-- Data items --
- - - - -
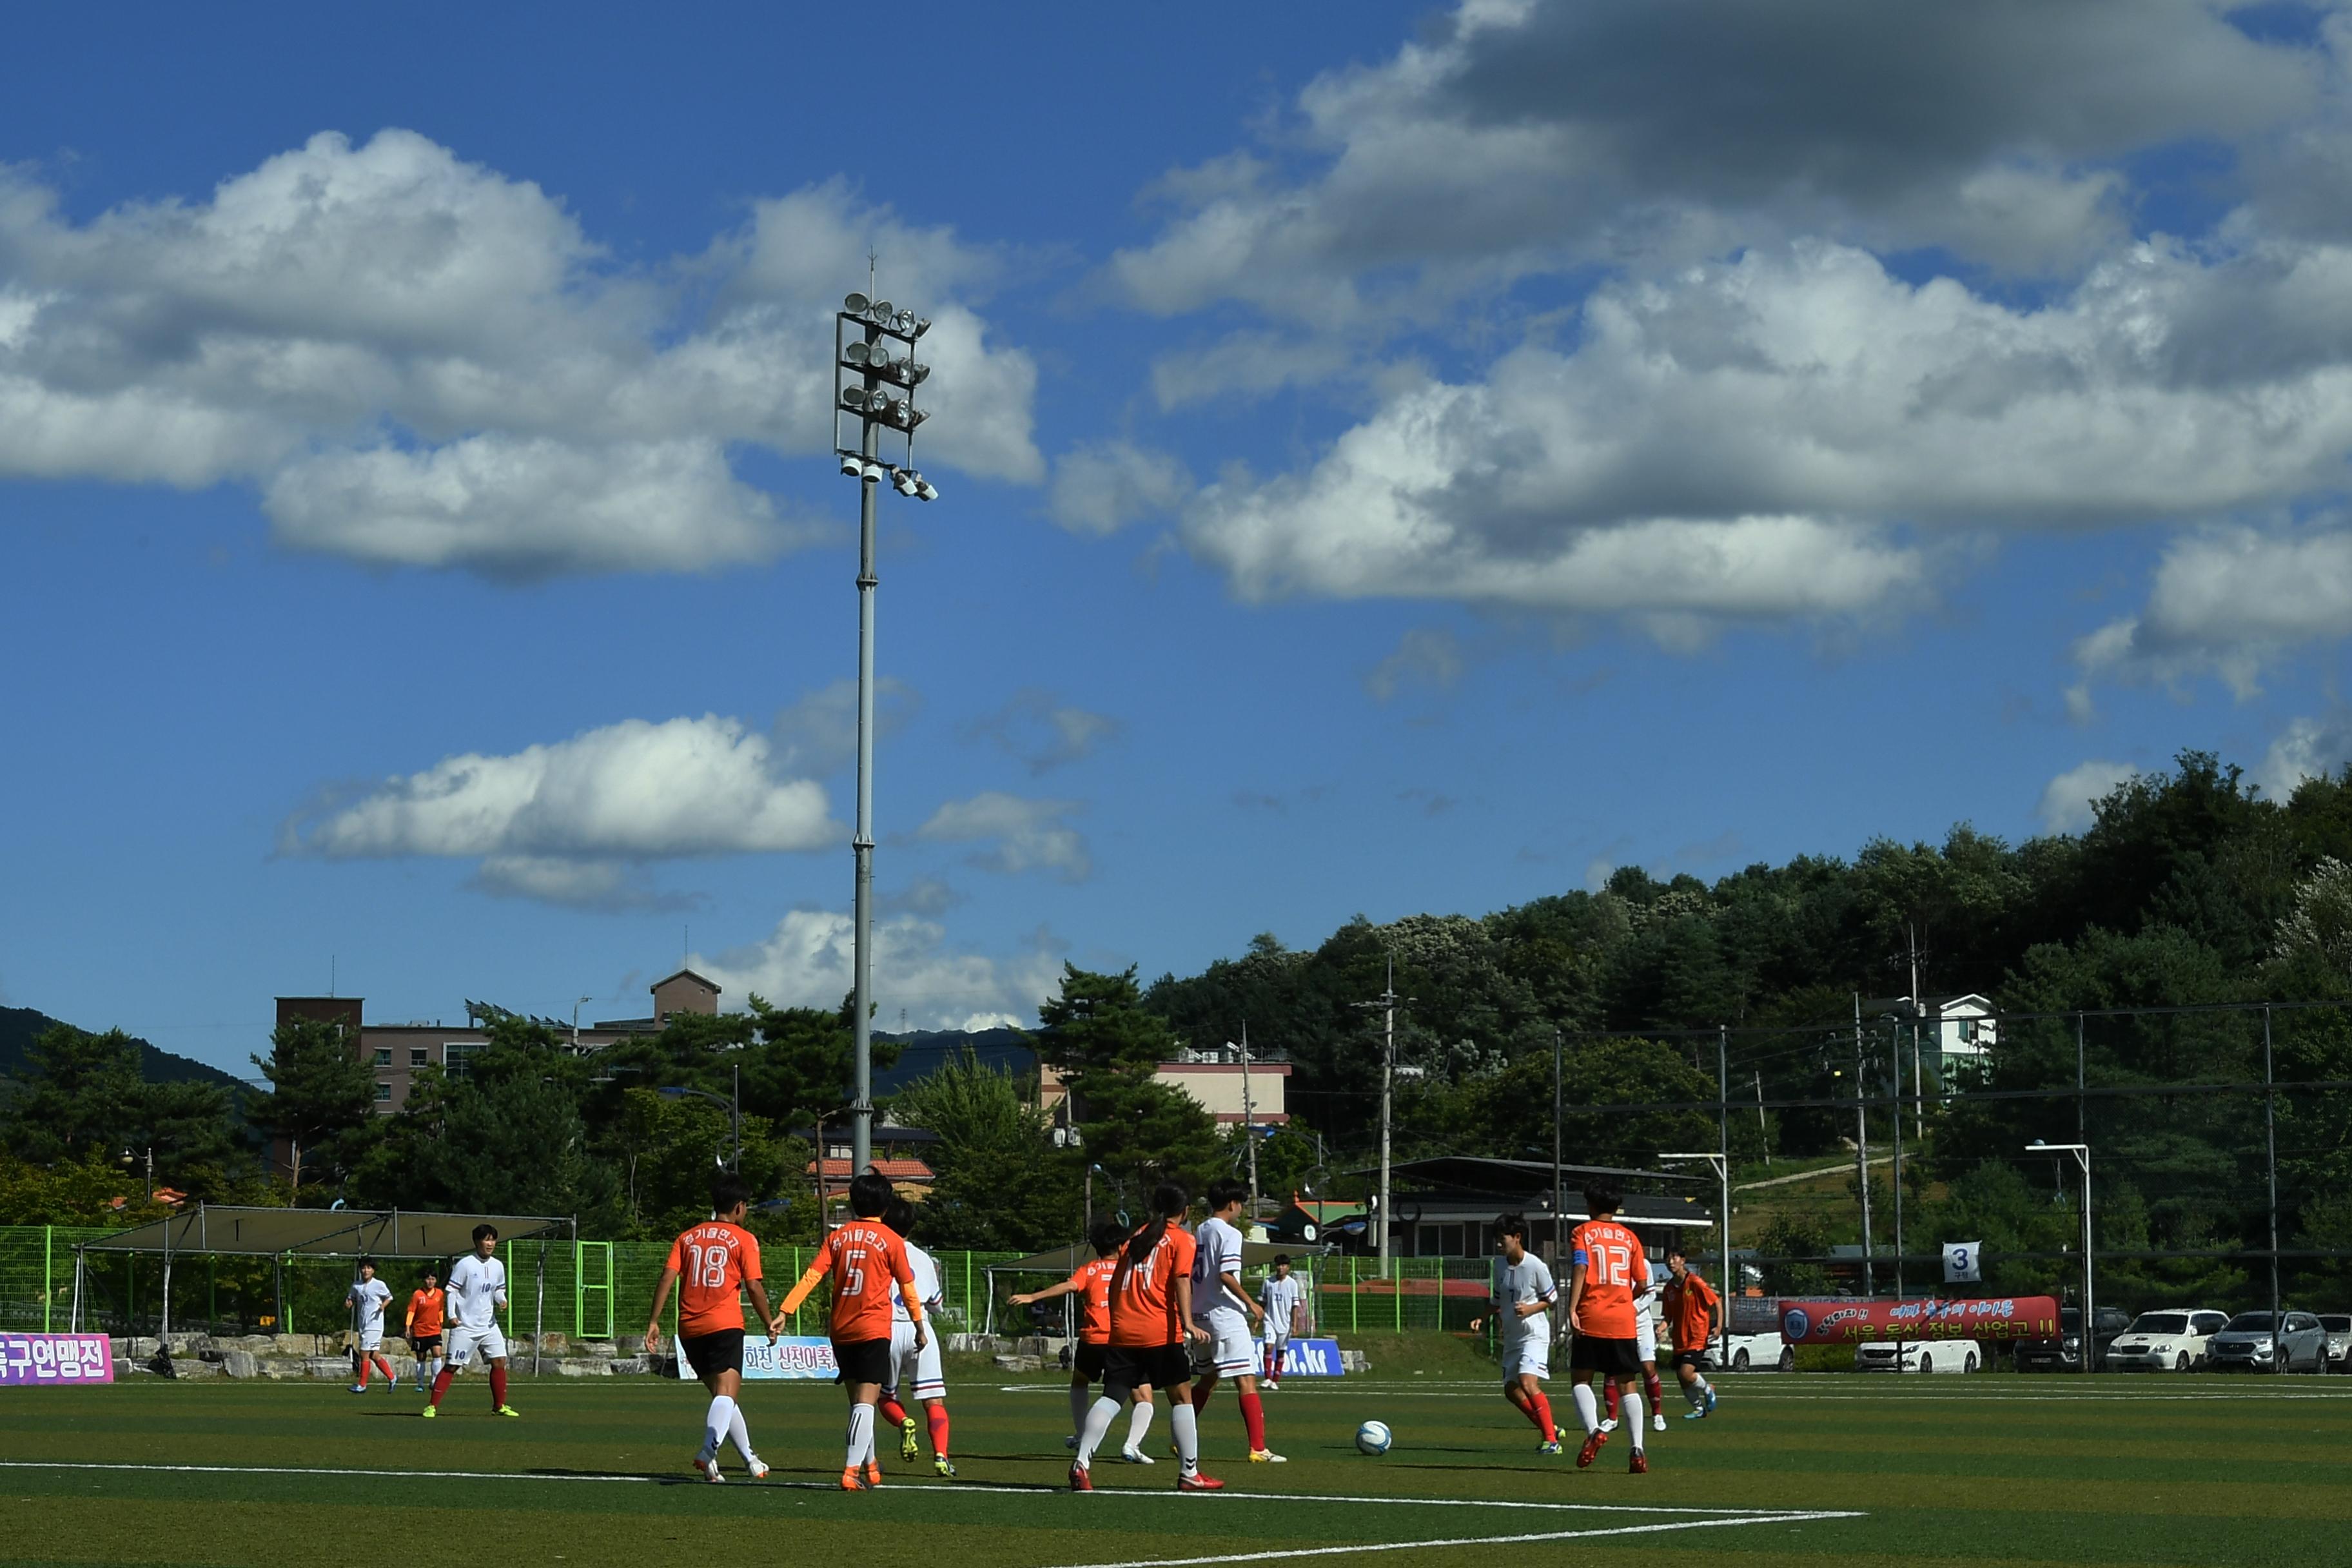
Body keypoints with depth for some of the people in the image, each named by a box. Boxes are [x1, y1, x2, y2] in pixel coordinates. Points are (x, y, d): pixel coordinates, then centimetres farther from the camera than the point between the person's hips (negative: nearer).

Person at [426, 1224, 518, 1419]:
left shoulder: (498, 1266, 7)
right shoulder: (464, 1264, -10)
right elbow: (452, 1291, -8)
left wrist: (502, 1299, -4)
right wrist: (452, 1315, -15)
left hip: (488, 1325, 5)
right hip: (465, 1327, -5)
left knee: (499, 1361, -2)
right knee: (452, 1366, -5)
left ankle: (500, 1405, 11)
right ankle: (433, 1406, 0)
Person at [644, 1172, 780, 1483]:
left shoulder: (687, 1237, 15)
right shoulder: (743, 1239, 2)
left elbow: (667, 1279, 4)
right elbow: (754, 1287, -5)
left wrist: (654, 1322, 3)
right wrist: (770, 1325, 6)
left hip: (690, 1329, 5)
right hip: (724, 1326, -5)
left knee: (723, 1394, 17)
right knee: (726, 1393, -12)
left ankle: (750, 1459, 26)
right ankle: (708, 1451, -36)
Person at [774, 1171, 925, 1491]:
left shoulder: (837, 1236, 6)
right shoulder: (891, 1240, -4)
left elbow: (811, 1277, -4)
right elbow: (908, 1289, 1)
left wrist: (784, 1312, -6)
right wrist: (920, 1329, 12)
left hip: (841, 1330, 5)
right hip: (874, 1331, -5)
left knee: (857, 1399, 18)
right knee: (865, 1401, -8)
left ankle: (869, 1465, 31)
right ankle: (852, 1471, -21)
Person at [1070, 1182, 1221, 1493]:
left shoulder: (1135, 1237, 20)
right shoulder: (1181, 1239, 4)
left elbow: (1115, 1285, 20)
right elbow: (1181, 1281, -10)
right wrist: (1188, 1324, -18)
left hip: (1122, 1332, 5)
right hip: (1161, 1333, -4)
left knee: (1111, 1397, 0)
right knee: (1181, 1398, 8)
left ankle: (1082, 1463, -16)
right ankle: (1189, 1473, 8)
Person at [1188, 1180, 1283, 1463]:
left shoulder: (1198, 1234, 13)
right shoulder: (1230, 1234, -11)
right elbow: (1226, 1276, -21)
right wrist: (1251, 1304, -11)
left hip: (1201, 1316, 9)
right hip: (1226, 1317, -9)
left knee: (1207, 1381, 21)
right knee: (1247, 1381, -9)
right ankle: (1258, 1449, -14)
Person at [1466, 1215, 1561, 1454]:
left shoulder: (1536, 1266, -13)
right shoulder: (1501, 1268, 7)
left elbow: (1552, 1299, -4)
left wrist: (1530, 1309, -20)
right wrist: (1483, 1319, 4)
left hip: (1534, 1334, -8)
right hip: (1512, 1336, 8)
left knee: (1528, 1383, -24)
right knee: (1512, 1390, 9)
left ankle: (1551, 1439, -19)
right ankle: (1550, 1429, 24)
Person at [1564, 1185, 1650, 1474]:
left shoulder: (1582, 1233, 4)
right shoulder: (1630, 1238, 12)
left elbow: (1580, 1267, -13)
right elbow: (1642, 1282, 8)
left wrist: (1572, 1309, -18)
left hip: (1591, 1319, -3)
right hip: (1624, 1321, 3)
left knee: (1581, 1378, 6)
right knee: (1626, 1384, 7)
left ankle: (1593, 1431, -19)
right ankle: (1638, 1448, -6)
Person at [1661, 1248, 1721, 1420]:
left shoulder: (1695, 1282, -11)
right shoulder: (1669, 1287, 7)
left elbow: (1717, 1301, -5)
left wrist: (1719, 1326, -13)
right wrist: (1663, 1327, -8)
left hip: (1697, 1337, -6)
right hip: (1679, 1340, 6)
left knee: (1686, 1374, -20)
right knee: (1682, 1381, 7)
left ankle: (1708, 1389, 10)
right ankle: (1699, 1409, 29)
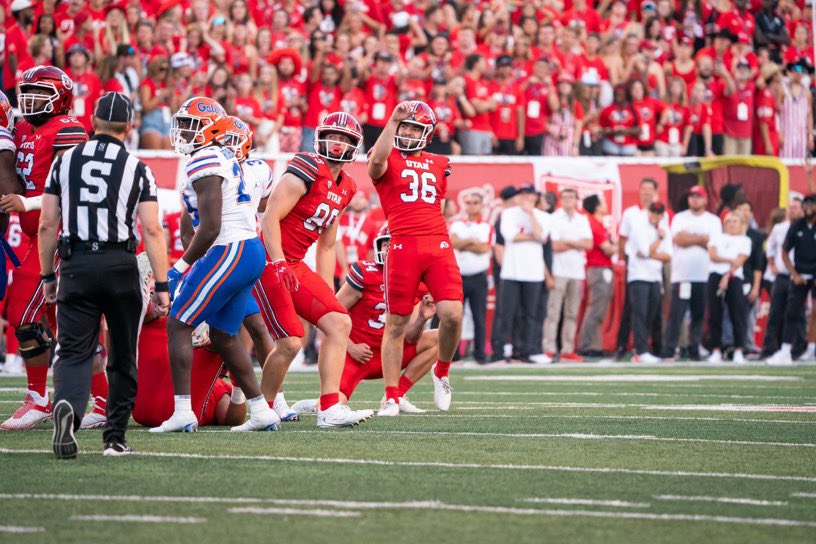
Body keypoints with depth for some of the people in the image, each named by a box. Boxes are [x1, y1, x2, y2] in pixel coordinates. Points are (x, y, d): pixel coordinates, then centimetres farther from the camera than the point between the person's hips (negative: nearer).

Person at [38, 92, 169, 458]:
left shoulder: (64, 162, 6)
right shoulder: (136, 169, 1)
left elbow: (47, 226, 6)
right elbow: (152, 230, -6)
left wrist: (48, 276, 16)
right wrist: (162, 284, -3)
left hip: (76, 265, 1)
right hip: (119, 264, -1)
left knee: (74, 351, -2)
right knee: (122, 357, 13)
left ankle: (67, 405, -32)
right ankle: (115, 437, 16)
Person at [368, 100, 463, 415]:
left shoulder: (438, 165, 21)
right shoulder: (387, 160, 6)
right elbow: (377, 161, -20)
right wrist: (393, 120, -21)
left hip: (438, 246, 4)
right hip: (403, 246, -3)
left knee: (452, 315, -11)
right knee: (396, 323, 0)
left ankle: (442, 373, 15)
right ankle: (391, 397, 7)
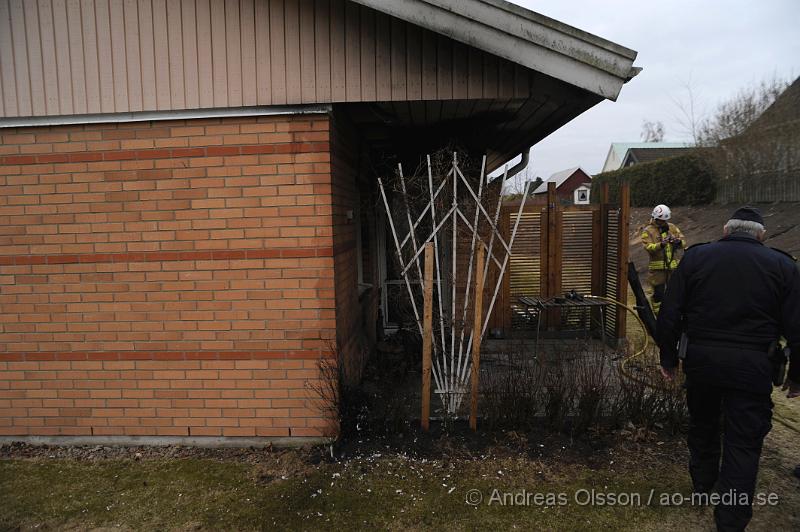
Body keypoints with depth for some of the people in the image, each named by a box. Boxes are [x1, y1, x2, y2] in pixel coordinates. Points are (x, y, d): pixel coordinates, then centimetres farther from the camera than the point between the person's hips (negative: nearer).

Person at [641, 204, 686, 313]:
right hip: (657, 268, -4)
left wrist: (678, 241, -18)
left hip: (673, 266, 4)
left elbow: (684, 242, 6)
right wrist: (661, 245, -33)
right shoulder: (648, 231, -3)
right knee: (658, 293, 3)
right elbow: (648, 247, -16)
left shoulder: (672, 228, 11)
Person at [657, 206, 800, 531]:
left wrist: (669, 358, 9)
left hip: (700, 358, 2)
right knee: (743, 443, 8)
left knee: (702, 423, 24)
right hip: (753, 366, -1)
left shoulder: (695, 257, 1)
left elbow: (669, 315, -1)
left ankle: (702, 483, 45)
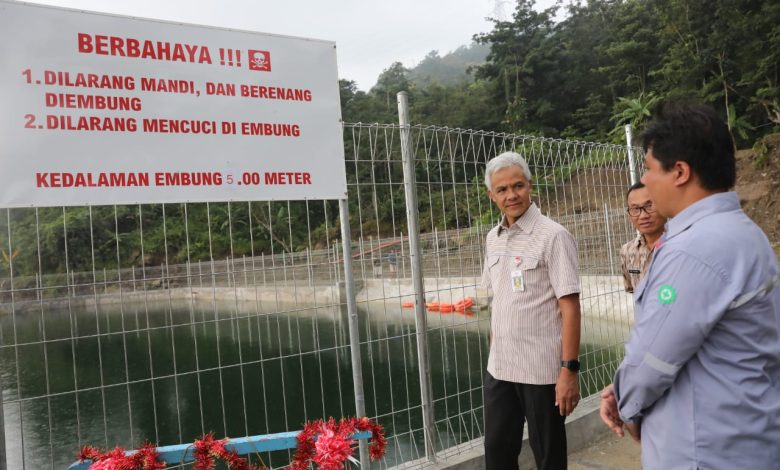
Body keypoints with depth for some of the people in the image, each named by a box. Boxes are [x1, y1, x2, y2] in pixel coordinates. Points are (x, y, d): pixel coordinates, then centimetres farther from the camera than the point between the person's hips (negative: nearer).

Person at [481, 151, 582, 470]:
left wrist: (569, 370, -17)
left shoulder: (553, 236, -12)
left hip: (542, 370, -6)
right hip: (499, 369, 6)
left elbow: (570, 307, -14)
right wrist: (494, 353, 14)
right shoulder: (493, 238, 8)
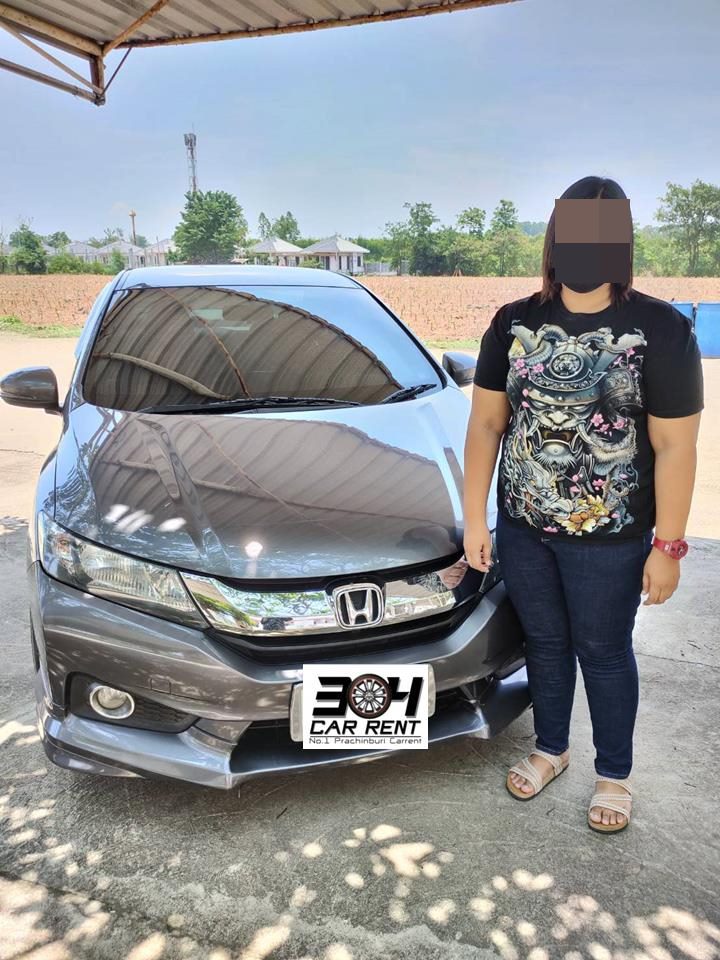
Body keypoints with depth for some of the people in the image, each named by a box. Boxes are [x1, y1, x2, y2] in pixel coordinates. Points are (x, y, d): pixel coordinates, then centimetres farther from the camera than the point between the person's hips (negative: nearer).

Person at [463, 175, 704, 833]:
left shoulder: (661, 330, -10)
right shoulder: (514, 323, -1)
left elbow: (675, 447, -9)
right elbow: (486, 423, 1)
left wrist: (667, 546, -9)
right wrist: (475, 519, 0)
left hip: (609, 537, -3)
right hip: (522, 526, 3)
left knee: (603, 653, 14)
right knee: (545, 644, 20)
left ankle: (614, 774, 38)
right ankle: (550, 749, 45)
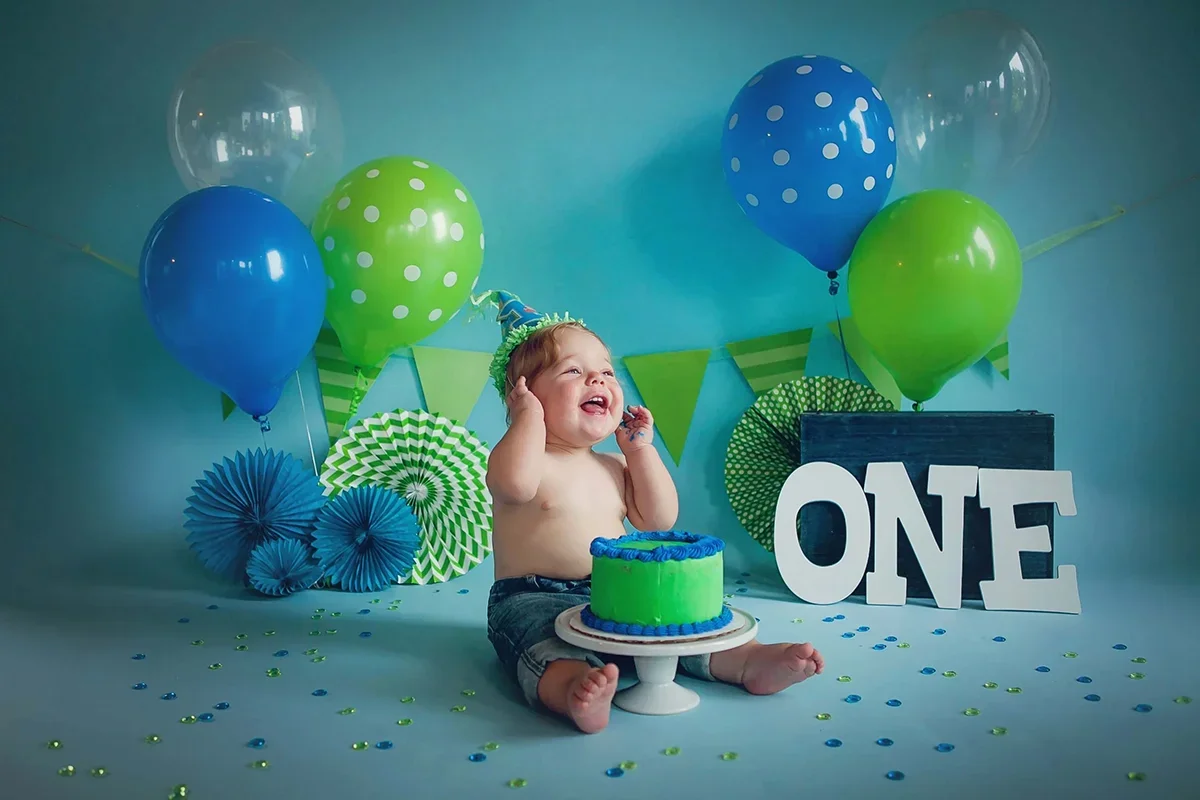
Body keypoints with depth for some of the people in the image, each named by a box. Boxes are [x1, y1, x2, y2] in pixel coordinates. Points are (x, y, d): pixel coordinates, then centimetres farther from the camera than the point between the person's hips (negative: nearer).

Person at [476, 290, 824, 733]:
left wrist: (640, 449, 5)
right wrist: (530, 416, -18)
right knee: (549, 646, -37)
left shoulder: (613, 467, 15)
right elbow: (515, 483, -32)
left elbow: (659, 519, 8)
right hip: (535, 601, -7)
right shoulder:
- - - - -
-- TASK DETAILS --
Write out again exactly the lines from the start of the data above through the line containing "left elbow: (811, 1277, -4)", inclusive, excluding any pictures.

-- REPLY TO THE TASK --
Body keypoints with depth for some of the people in the image, each named by a box. Boxes are [x1, y1, x2, y2] in pixel coordinates. Points are (x, y, d): pixel coordinates, then centimetres farther from the camera than the point between the person's hips (negative: nearer).

Person at [426, 1224, 518, 1419]:
left shoulder: (498, 1266, 7)
right shoulder: (464, 1264, -10)
right elbow: (452, 1291, -8)
left wrist: (502, 1299, -4)
right wrist: (452, 1315, -15)
left hip: (488, 1325, 5)
right hip: (465, 1327, -5)
left knee: (499, 1361, -2)
right knee: (452, 1366, -5)
left ankle: (500, 1405, 11)
right ankle: (433, 1406, 0)
Person at [644, 1172, 780, 1483]:
left shoulder: (687, 1237, 15)
right shoulder: (743, 1239, 2)
left elbow: (667, 1279, 4)
right elbow: (754, 1287, -5)
left wrist: (654, 1322, 3)
right wrist: (770, 1325, 6)
left hip: (690, 1329, 5)
right hip: (724, 1326, -5)
left knee: (723, 1394, 17)
right knee: (726, 1393, -12)
left ankle: (750, 1459, 26)
right ankle: (708, 1451, -36)
Person at [774, 1171, 925, 1491]:
left shoulder: (837, 1236, 6)
right shoulder: (891, 1240, -4)
left elbow: (811, 1277, -4)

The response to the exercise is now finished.